How to Adapt to the Changing Environments in Forex Trading
Posted on 6th Jan 2018Consistently profitable forex traders do not blindly rely on luck-instead they do the necessary legwork to make their strategies relevant to variable market conditions. The markets are so diverse that there is no one-size-fits-all approach to them and you have to change your trading behaviour from trade to trade. Most of you devote time to concentrate on a strategy based on entry and exit price. By doing that you often tend to overlook the need of adapting your trading method to different market environments. The markets are always in a flux and there are different phases to it. Sometimes the markets consolidate or are range-bound, break out or there are also trending markets at times. So how do you turn market volatility in your favour? Let's find out:
1.The Right Mindset:
The outcome of each trade is unpredictable and it can sway either way. At the same time the results of your previous trades in no way affect your successive trading results. The outcome of your future orders is not contingent on your recent trades. Once you understand this fact you can easily execute your trades with the right mindset devoid of any fear or remorse.
2.Technical Studies:
You can apply a combination of technical indicators to determine if the market is changing. There are various technical indicators like Candlesticks, MACD, Bollinger Bands, Stochastic Oscillator etc. that aid you in adopting a trend-based forex trading approach. By using these you can accurately gauge volatility, momentum, price action and fine-tune your trades.

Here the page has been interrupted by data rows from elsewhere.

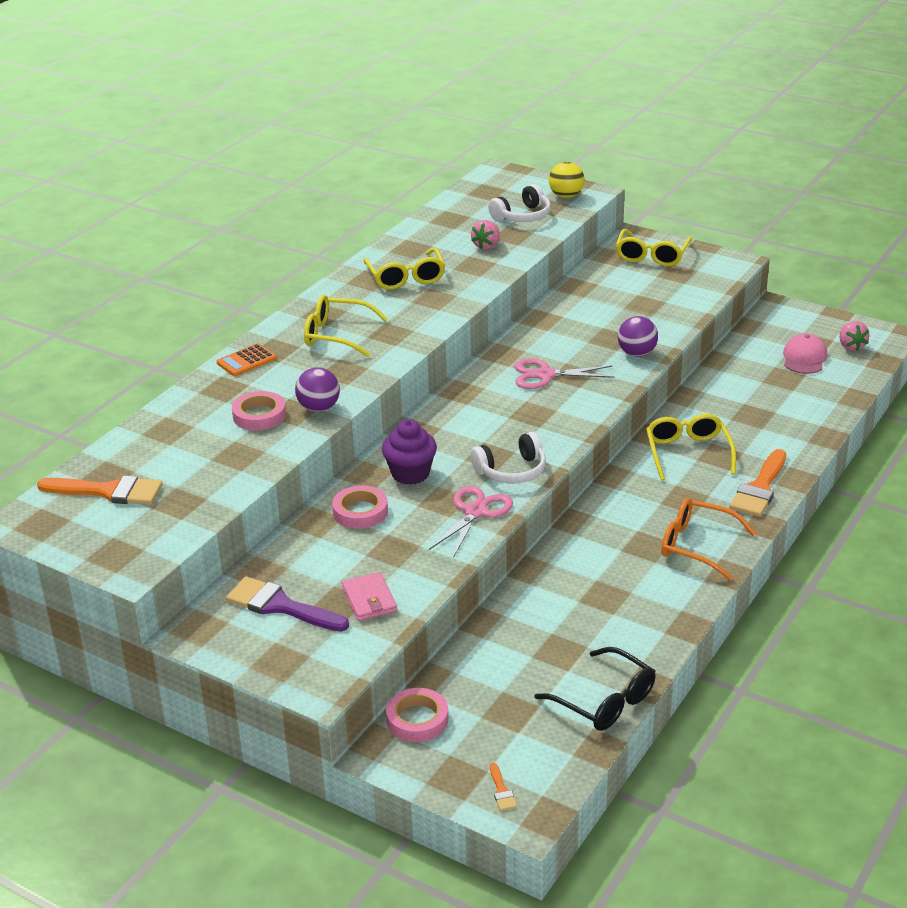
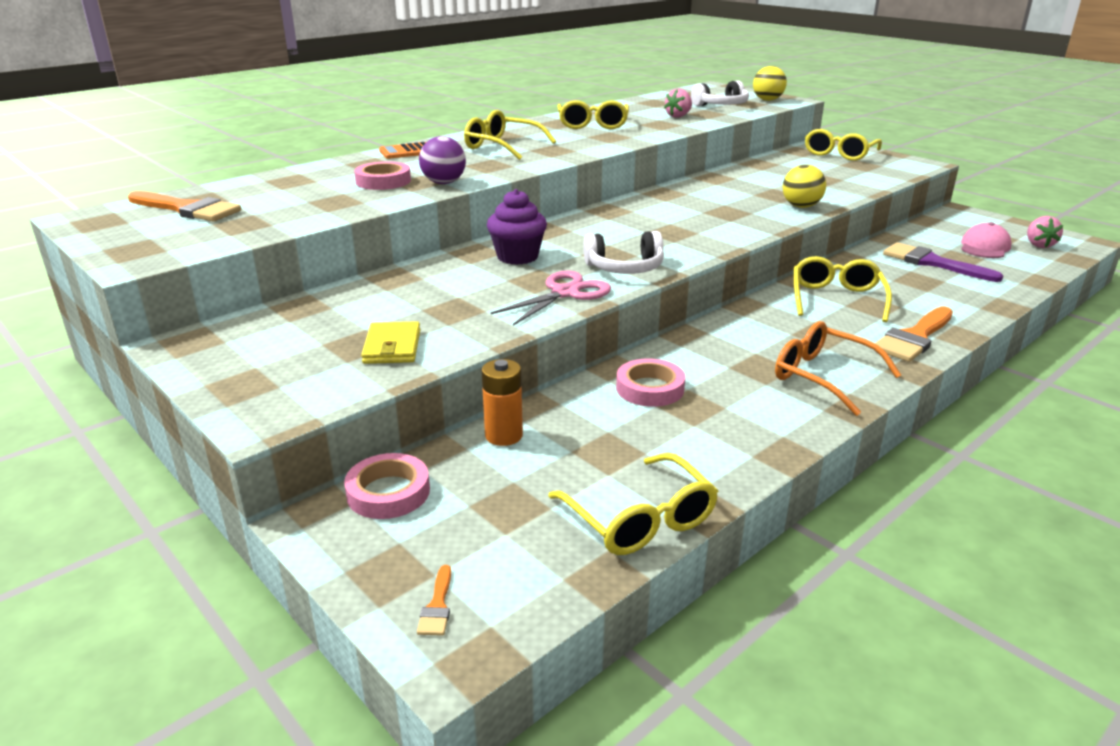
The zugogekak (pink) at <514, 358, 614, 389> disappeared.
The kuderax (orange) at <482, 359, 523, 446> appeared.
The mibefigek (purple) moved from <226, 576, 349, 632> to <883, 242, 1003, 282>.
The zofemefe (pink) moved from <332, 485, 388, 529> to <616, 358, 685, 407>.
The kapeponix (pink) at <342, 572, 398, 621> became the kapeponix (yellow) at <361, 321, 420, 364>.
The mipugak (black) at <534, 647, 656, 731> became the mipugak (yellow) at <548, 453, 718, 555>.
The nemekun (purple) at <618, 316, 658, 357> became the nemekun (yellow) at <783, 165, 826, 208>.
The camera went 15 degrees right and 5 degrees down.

3.Place Wider Stop Losses and Take Profits:
Your stop loss should be set wider when volatility increases. That is because when prices spike, they might surpass your entry, head to your stop loss before heading for your original take profit. When forex markets are volatile you have to use bigger take profit orders as well, to control the volatile moves and earn more profits. Imagine your disappointment on finding that a price movement forced your exit before you could even make money. The reverse is true in less volatile market conditions and stop loss orders should be set a little nearer to your entry. Also, your take profit orders need to be set nearer to your entry too.
4.A Trading Edge:
A trading methodology with a cent per cent win rate simply does not exist. Successful traders are forever looking for market opportunities and always willing to tweak them as per their requirements. Winning and losing trades are randomly distributed, and a trader must initiate several trades over a time-frame to get winning ones. If you base a series of trades on a set of favourable conditions or edge that you have identified, then the probability of having winning trades increases over time. This is called a trading edge. Thus once you have a market edge you are less likely to fret over wins or losses and will be more confident that sooner or later your edge will give positive results.
Even the best strategies fail in certain market conditions. As a trader it is imperative on your part to make the odds work in your favour irrespective of the market situation and mould forex trading strategies for success.